Extract:

┄┄┄┄┄┄┄┄┄┄

While traditional printing may consist in the fixation of a protected work on a different medium and, therefore, a reproduction of the work – which would mean the exercise of one of the exploitation copyrights conferred upon right holders – that may have may have identical or significantly similar consequences in the case of 3D printing. Moreover, since a three-dimensional digital design can be fixed in any given material by the 3D printing technique, this may lead to illegitimate reproductions of the work that may infringe copyrights owned by third parties.

Likewise, the 3D printing of digital graphic designs may involve the infringement of industrial property rights of third parties. Specifically, patent rights, three-dimensional trademark rights and industrial designs rights may potentially be the most affected. It should be borne in mind that the infringement of these rights must be measured considering their use and the ability of such a use of to cause some damage and represent an abuse of these rights. Thus, the mere printing may not infringe third party rights if that printing or reproduction is kept for solely private and personal use, without any commercial purpose.

As for the actors involved, particularly the manufacturer/marketer of the 3D printer, it should be taken into account that the Spanish Copyright laws on software protection would be applicable to them (either by restriction or by protection) to the extent that, since the software included in the 3D printer can be owned by the manufacturer/marketer, illegal actions or activities in terms of intellectual property and/or industrial property can be carried out by end-users of those printers. Therefore, in order to be released from any liability in this regard, manufacturers/marketers should limit the possible uses that end users may perform on 3D printers.

┄┄┄┄┄┄┄┄┄┄

Dataset section:

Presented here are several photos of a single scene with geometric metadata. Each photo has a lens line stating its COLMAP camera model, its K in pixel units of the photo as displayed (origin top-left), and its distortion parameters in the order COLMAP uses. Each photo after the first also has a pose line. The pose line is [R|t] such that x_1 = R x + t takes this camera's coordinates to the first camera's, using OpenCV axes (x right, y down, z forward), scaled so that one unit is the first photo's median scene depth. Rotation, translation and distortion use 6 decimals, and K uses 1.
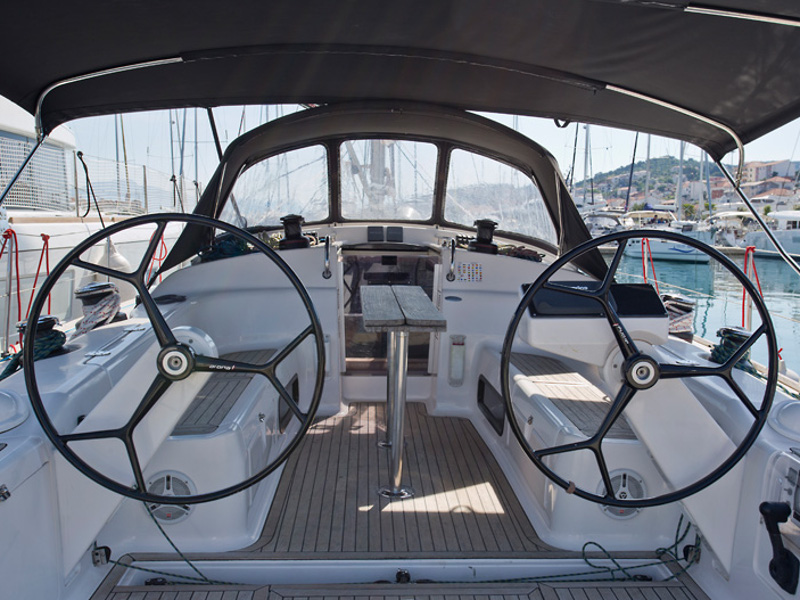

┄┄┄┄┄┄┄┄┄┄

Assigned task A:
Based on the passage on 3D printing and intellectual property, explain in one to three sentences why printing a design may not infringe third-party rights.
Assigned task B:
Output the stretch of the passage on 3D printing and intellectual property from "While traditional printing" through "by third parties.".
Assigned task C:
Pick up the passage on 3D printing and intellectual property after its last sentence and continue it.
The listing is not needed for any of this work.

Answer box A:
Infringement of these rights is measured by how they are used and whether that use can cause damage and amount to an abuse of the rights. Printing that is kept solely for private and personal use, without any commercial purpose, may therefore not infringe them.

Answer box B:
While traditional printing may consist in the fixation of a protected work on a different medium and, therefore, a reproduction of the work – which would mean the exercise of one of the exploitation copyrights conferred upon right holders – that may have may have identical or significantly similar consequences in the case of 3D printing. Moreover, since a three-dimensional digital design can be fixed in any given material by the 3D printing technique, this may lead to illegitimate reproductions of the work that may infringe copyrights owned by third parties.

Answer box C:
In this regard, it is worth noting that some software developers have developed mechanisms to protect designers and their designs in relation to the 3D printers existing in the market. Thus, the designers will have the chance to protect their creations by entering a code into their three-dimensional design/creation that will be detected by the software of the printer as a “protected design”, making it possible to check whether the user has obtained the design lawfully and also to determine the number of copies that you may be authorised to print.

Furthermore, 3D printing may also lead to an increase in the value of the concept of three-dimensional trademarks, which protects three-dimensional shapes of any object that can be represented graphically and used to distinguish the products of a company in the market.

In conclusion, and notwithstanding the outcomes of legal practice in the short run, it will be of particular interest to see how manufacturers/marketers of 3D printers address the issues outlined here and what the reaction of judges and courts is in this regard.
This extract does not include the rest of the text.